Быстрыми шагами пошла к калитке, на ходу одёрнула футболку (конечно, я переоделась, чтоб кое-кто не отвешивал мне комплименты). Всё таки меня ещё штормило при виде мужа. Во рту пересохло, я облизнула губы.
Иван вышел из машины, открыл дверь, подхватил дочку на руки.
— Мама! — родной голосок колокольчиком звенел в ушах. Я поймала бегущую ко мне Машку, чмокнула её в лоб:
— Как ты, шоколадка?
— Ой, мама, всё было так здорово. Я тебе потом расскажу.
Иван стоял возле машины. Опёрся о неё спиной, засунул руки в карманы, смотрел на меня прищурившись.
Меня буквально колотило от двойственного чувства. Когда он был рядом, мне хотелось убить его, потому, что я ужасно жалела о том, что с нами случилось. Потому, что я всё ещё не привыкла быть одной, никому не нужной. Потому, что из за него я столько переплакала и всё потому, что он не удержал свою похоть в узде!

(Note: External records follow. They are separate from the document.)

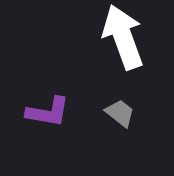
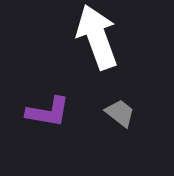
white arrow: moved 26 px left
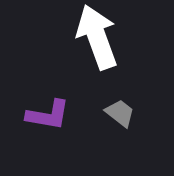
purple L-shape: moved 3 px down
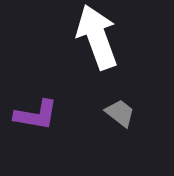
purple L-shape: moved 12 px left
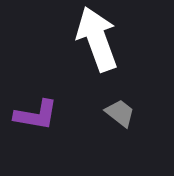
white arrow: moved 2 px down
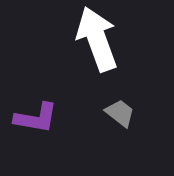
purple L-shape: moved 3 px down
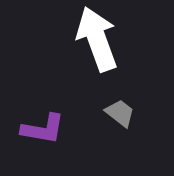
purple L-shape: moved 7 px right, 11 px down
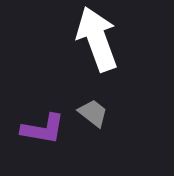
gray trapezoid: moved 27 px left
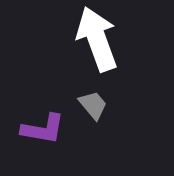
gray trapezoid: moved 8 px up; rotated 12 degrees clockwise
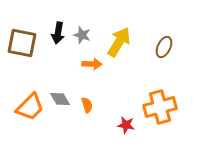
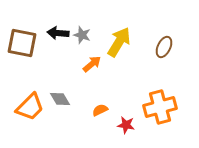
black arrow: rotated 85 degrees clockwise
orange arrow: rotated 42 degrees counterclockwise
orange semicircle: moved 13 px right, 5 px down; rotated 98 degrees counterclockwise
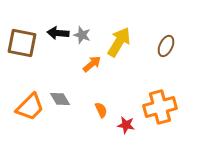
brown ellipse: moved 2 px right, 1 px up
orange semicircle: moved 1 px right; rotated 91 degrees clockwise
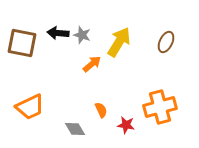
brown ellipse: moved 4 px up
gray diamond: moved 15 px right, 30 px down
orange trapezoid: rotated 20 degrees clockwise
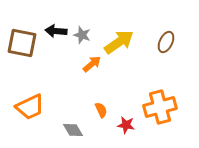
black arrow: moved 2 px left, 2 px up
yellow arrow: rotated 24 degrees clockwise
gray diamond: moved 2 px left, 1 px down
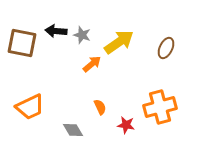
brown ellipse: moved 6 px down
orange semicircle: moved 1 px left, 3 px up
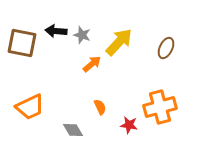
yellow arrow: rotated 12 degrees counterclockwise
red star: moved 3 px right
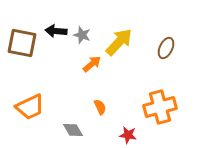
red star: moved 1 px left, 10 px down
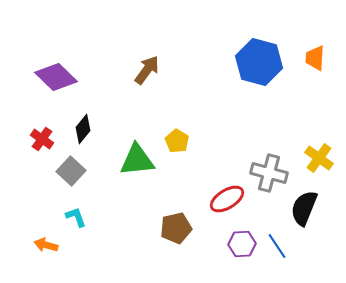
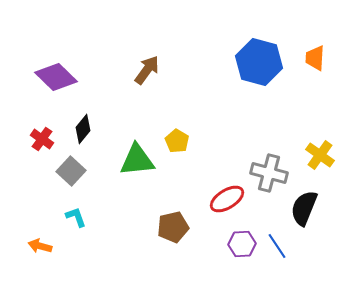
yellow cross: moved 1 px right, 3 px up
brown pentagon: moved 3 px left, 1 px up
orange arrow: moved 6 px left, 1 px down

И хотя он мне доказывал, что с той женщиной он в ту минуту виделся первый и последний раз, что он её даже не знает, я всё равно не верила ему. Как может случайно на столе перед тобой оказаться девушка с разведёнными коленями. Честно говоря, я эту ситуацию уже сто раз прокрутила в голове, технически не представляла, как это можно сделать. Случайно. Скот.
— Может быть чаю?
Тётя Таня со своей ненужной дипломатией уже гремела чашками на столе в палисаднике:
— Ой, вечером чай да с мятой прелесть какая. Эля вот варенье наварила, а я бубликов да коржиков напекла. Садитесь вот тут.
Иван пристально смотрел на меня, глазами спрашивая разрешение. Да ладно, пусть садится. Мне надо было оговорить с ним график прогулок с Машей. Сама первая пошла к столу. Слышала сзади себя его шаги. Крепкие, мощные, уверенные. Когда то это был любимый, желанный звук. А сейчас я будто сама шла по минному полю. Однажды меня этот мужчина уже предал. И хотя он втолковывает, что это не так, верилось с трудом.

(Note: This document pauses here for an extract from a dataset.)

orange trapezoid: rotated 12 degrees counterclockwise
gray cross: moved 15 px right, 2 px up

Я села за стол, Иван не успел подойти, наперерез выскочила Маша:
— Папа, папа, мы забыли маме подарок отдать!
Я вскинула голову, мы встретились с мужем глазами. Он улыбнулся морщинками глаз, взял Машу за руку, они отправились к машине. Дочка бежала ко мне с белой коробочкой перевитой розовой ленточкой:
— Мама, это тебе!
Я взяла коробку, поставила её на стол, дочка трещала:
— Мы тебе купили вкусное пирожное, как ты любишь. Из Наполеона.
— Спасибо, доченька.
— Да. Это такой торт был. От него отрезали большой кусок для тебя. А потом мы катались на каруселях и гуляли и я прыгала, а ещё…

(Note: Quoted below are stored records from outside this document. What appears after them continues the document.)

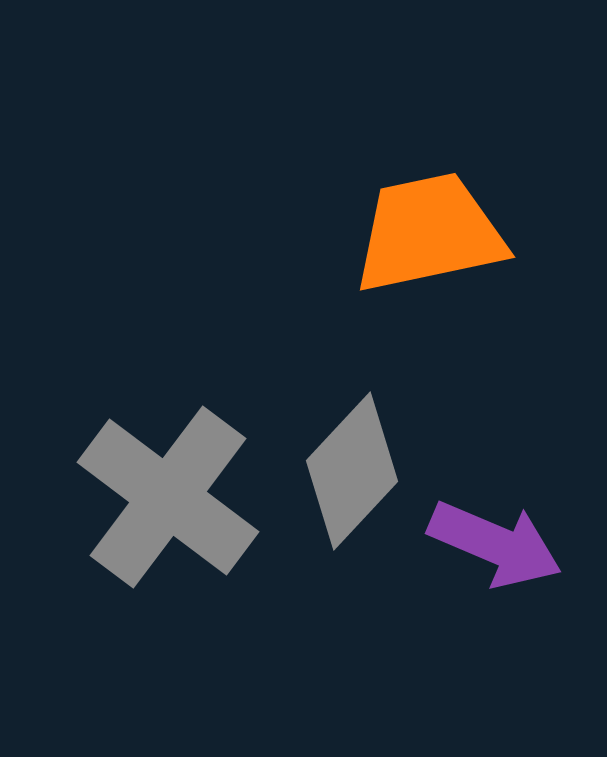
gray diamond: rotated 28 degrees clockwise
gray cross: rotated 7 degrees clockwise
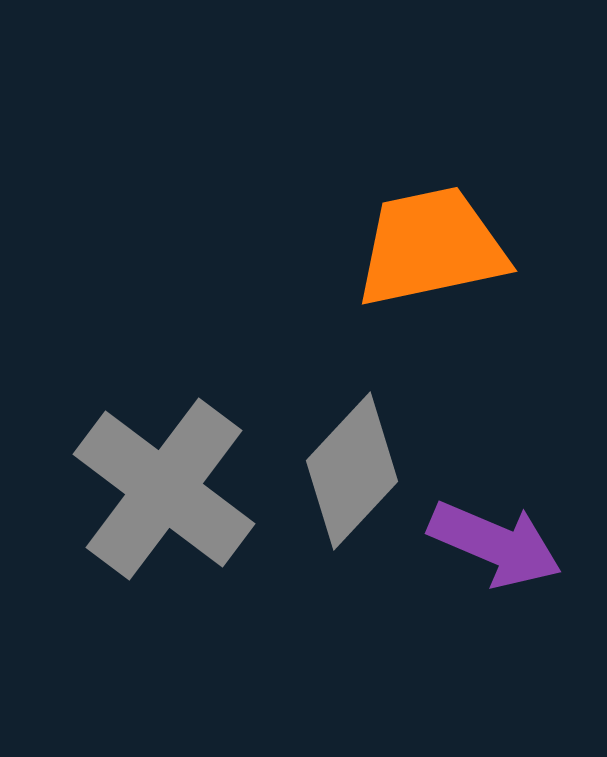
orange trapezoid: moved 2 px right, 14 px down
gray cross: moved 4 px left, 8 px up
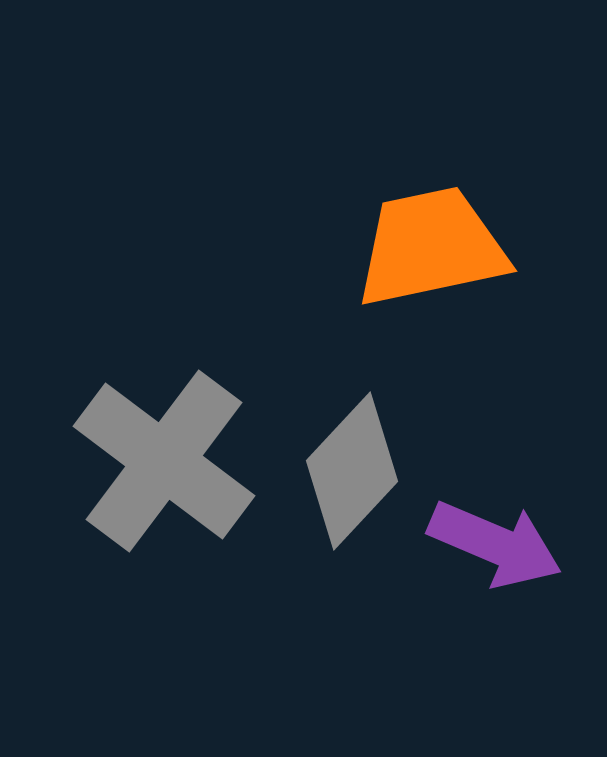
gray cross: moved 28 px up
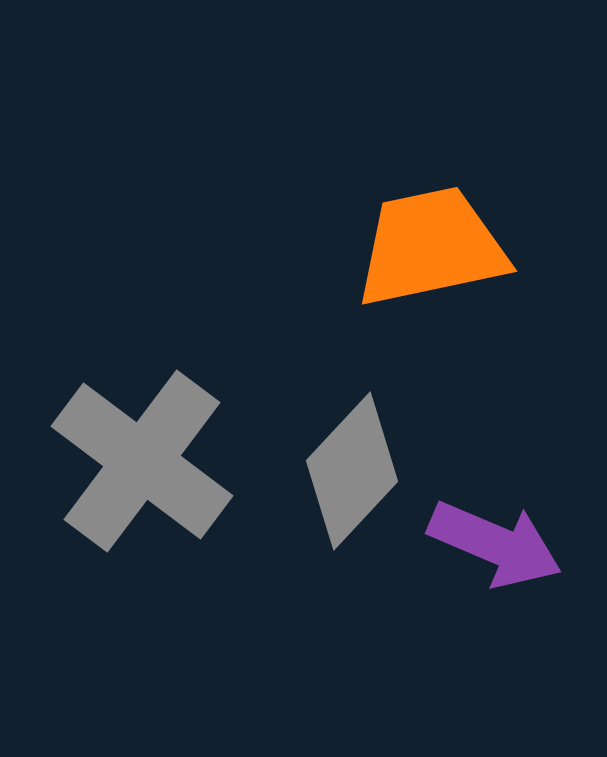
gray cross: moved 22 px left
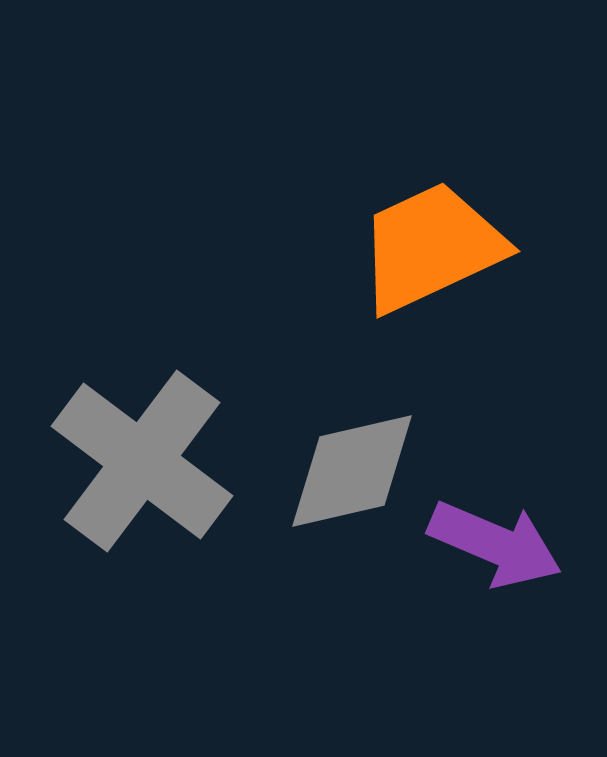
orange trapezoid: rotated 13 degrees counterclockwise
gray diamond: rotated 34 degrees clockwise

Из Маши неслось перечисление её приключений, я не слушала, краем глаза видела, как Иван жуёт бублик, смотрит на меня. Машка всё трещала, я уже хотела отправить её, чтоб без неё поговорить с Иваном.
Он начал первым:
— Тебе идёт косынка.
Я и забыла, что на мне была косынка, напялила её, пока варила варенье. Тут же автоматически подняла руку, стащила косынку с волос.
— Я скучал, — голос Ивана пробирался хрипотцой под кожу. Я со всех сил держалась, чтоб не улыбнуться. Скучал он, скотина. Кому это интересно. То, что с меня каждую ночь сползала шкура на сиротливых простынях от горя, это кому то интересно?
Всё таки привычка она штука противная. Крепко въедается.
Я уже, чтоб не расклеится от его комплиментов, повернулась а Маше, хотела её отправить играть с кошкой. Дочка сидела за столом, подперев круглые щёчки кулачками, беззаботно болтала ногами.